(Source data)
########################################

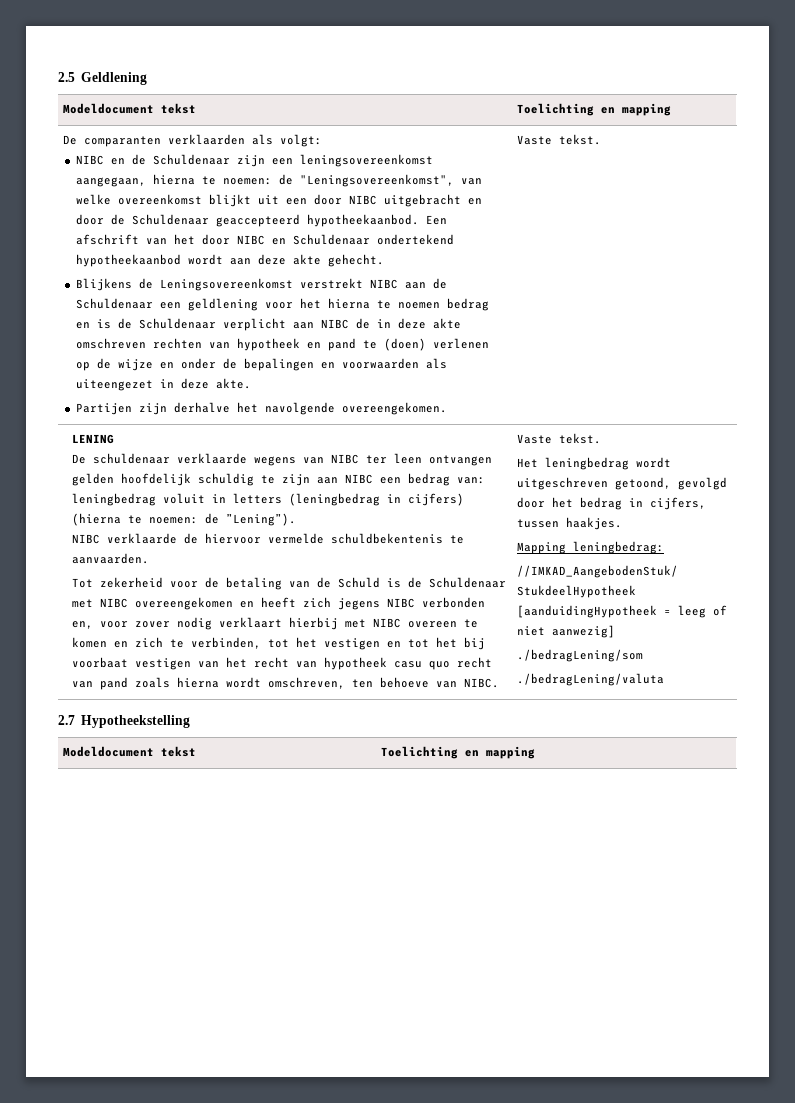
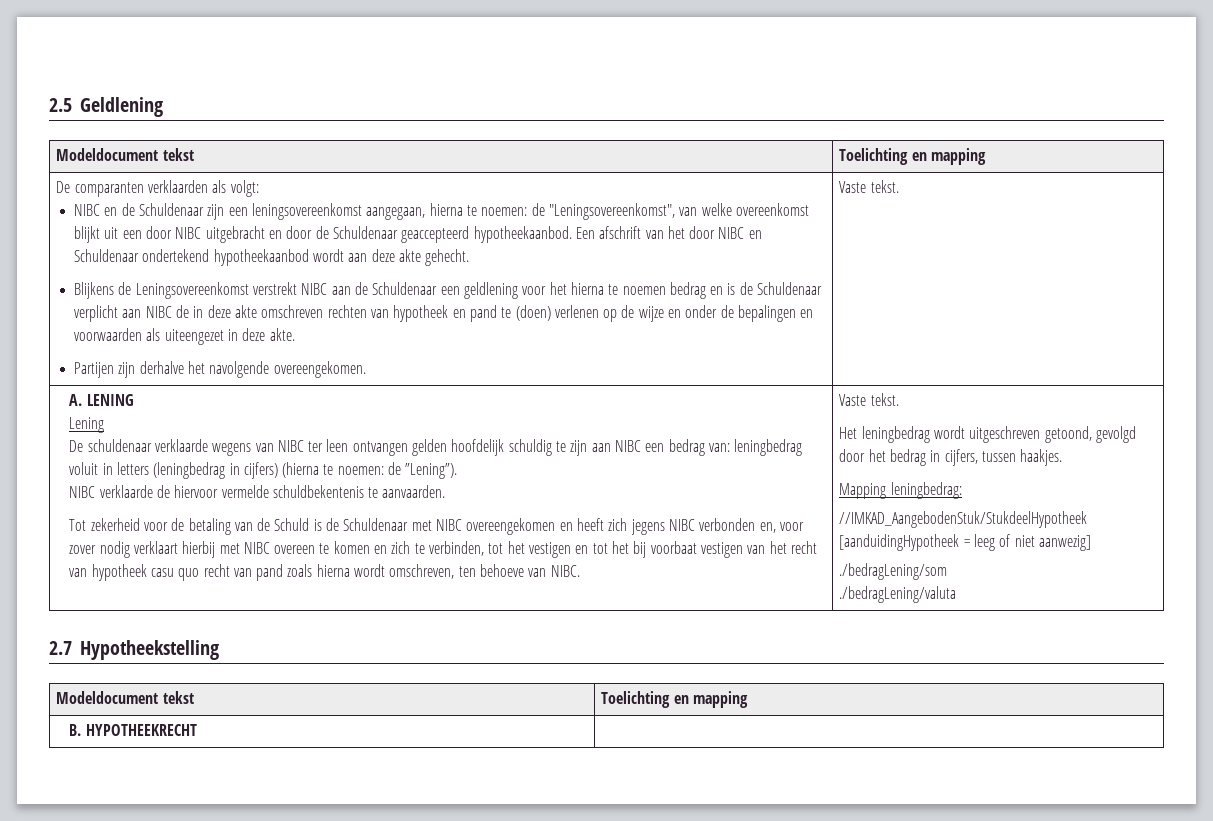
(601, 139) none -> [69,394,83,406] A.
(114, 439) none -> [69,417,105,433] // Lening
(535, 752) none -> [69,724,197,736] // B. HYPOTHEEKRECHT |

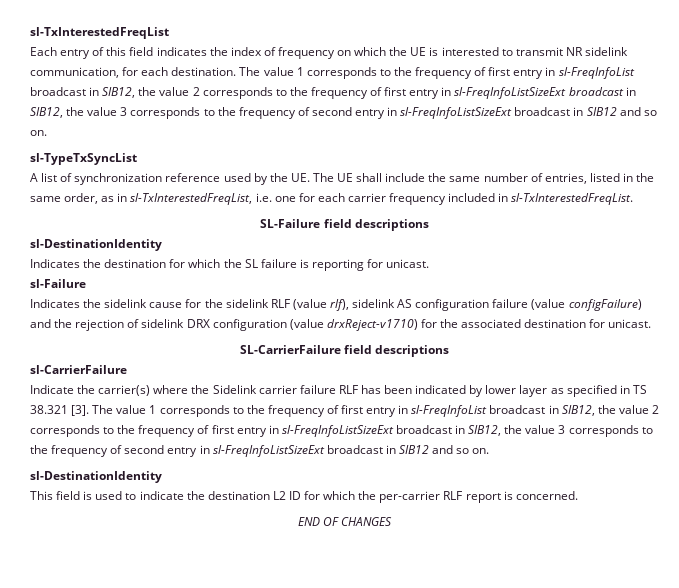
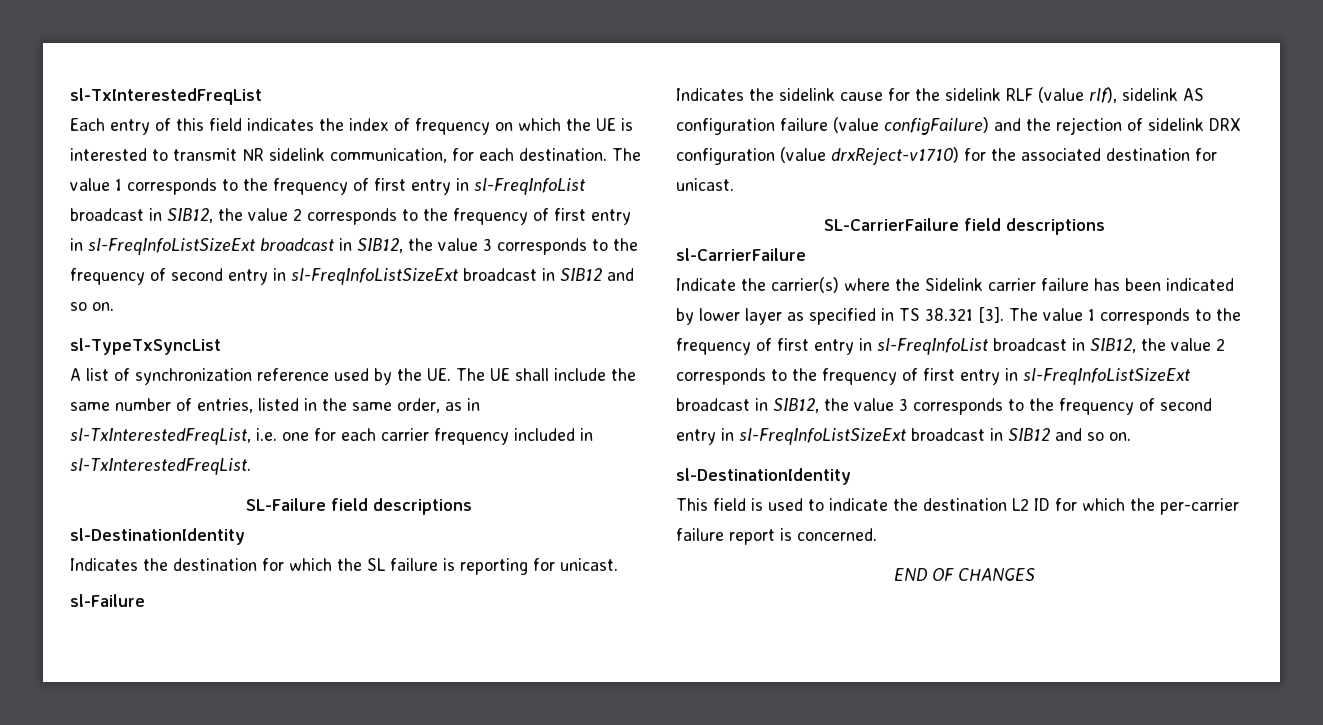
[338,385,358,394] RLF -> (1089, 284) none
[443,491,463,500] RLF -> [676,528,724,541] failure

########################################

TASK DIRECTIONS →
Line for line, restate the data above and omit every picture.

YOUR RESPONSE →
(601, 139) none -> [69,394,83,406] A.
(114, 439) none -> [69,417,105,433] // Lening
(535, 752) none -> [69,724,197,736] // B. HYPOTHEEKRECHT |

[338,385,358,394] RLF -> (1089, 284) none
[443,491,463,500] RLF -> [676,528,724,541] failure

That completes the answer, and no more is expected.